Filtered HNSW vector search using the ACORN-1 algorithm for correct results with WHERE clauses
Installing and Loading
INSTALL hnsw_acorn FROM community;
LOAD hnsw_acorn;
Example
-- Create a table with vectors and categories
CREATE TABLE docs (id INTEGER, vec FLOAT[3], category VARCHAR);
INSERT INTO docs VALUES
(1, [1.0, 0.0, 0.0], 'science'),
(2, [0.9, 0.1, 0.0], 'science'),
(3, [0.0, 1.0, 0.0], 'history'),
(4, [0.0, 0.0, 1.0], 'history'),
(5, [0.8, 0.2, 0.1], 'science'),
(6, [0.1, 0.9, 0.0], 'history');
-- Create HNSW index
CREATE INDEX idx ON docs USING HNSW (vec);
-- Filtered vector search: only 'science' docs, nearest to query
-- Returns exactly 2 results (upstream duckdb-vss may return fewer)
SELECT id, category, array_distance(vec, [1.0, 0.0, 0.0]::FLOAT[3]) AS dist
FROM docs
WHERE category = 'science'
ORDER BY dist
LIMIT 2;
About hnsw_acorn
Fork of duckdb-vss that adds ACORN-1 filtered HNSW search (arXiv:2403.04871). The upstream extension applies WHERE clauses after the index returns top-k results, so filtered queries often return fewer rows than LIMIT. This extension pushes filter predicates into the HNSW graph traversal, ensuring correct result counts with high recall.
Features:
- ACORN-1 two-hop expansion for graph connectivity under filtering
- Three-hop expansion for very low selectivity
- Selectivity-based strategy switching (post-filter / ACORN-1 / brute-force)
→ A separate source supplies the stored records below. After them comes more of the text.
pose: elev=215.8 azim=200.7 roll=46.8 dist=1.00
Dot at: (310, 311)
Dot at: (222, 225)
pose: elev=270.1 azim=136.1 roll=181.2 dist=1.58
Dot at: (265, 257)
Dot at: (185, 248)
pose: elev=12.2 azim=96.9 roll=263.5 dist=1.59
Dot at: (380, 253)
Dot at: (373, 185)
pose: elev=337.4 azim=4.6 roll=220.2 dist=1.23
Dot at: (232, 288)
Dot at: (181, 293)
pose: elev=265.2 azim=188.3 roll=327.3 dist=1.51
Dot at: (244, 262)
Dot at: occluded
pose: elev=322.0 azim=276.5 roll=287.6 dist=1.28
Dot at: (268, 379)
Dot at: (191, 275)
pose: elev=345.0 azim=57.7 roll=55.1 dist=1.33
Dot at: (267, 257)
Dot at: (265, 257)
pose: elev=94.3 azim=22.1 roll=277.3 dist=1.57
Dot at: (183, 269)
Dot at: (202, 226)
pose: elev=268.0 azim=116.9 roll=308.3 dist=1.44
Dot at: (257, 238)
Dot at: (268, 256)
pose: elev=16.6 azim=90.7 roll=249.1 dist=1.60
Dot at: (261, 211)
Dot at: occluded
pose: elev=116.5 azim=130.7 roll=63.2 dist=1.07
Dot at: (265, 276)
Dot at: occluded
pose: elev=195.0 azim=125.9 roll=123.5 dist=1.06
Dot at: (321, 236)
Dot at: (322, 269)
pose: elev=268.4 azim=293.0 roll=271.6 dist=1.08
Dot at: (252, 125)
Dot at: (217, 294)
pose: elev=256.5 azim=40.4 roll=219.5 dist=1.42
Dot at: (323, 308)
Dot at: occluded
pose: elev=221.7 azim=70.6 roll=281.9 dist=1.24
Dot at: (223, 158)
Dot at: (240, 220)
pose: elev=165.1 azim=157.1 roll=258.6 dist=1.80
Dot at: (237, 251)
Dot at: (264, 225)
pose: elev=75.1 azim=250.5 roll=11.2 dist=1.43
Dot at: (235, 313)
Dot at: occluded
- Zone map pruning for efficient filter evaluation
- Per-node 90% expansion threshold (Lucene's optimization)
- All three distance metrics: L2, cosine, inner product
- Prepared statement support for parameterized query vectors
- Configurable via SET hnsw_acorn_threshold / hnsw_bruteforce_threshold
Benchmark (228k movies, 768-dim embeddings, LIMIT 10): English (~60%): 10/10 | Japanese (~3%): 10/10 Korean (~1%): 10/10 | Rating >= 8.0 (~5%): 10/10
Added Functions
| function_name | function_type | description | comment | examples |
|---|---|---|---|---|
| hnsw_compact_index | pragma | NULL | NULL | |
| hnsw_index_scan | table | NULL | NULL | |
| pragma_hnsw_index_info | table | NULL | NULL | |
| vss_join | table_macro | NULL | NULL | |
| vss_match | table_macro | NULL | NULL |
Overloaded Functions
| function_name | function_type | description | comment | examples | |—————|—————|————-|———|———-|
Added Types
| type_name | type_size | logical_type | type_category | internal | |———–|———-:|————–|—————|———-|
Added Settings
| name | description | input_type | scope | aliases |
|---|---|---|---|---|
| hnsw_acorn_threshold | selectivity above which ACORN-1 is skipped (standard HNSW + post-filter used instead) | FLOAT | GLOBAL | [] |
| hnsw_bruteforce_threshold | selectivity below which brute-force exact scan is used instead of ACORN-1 | FLOAT | GLOBAL | [] |
| hnsw_ef_search | experimental: override the ef_search parameter when scanning HNSW indexes | BIGINT | GLOBAL | [] |
| hnsw_enable_experimental_persistence | experimental: enable creating HNSW indexes in persistent databases | BOOLEAN | GLOBAL | [] |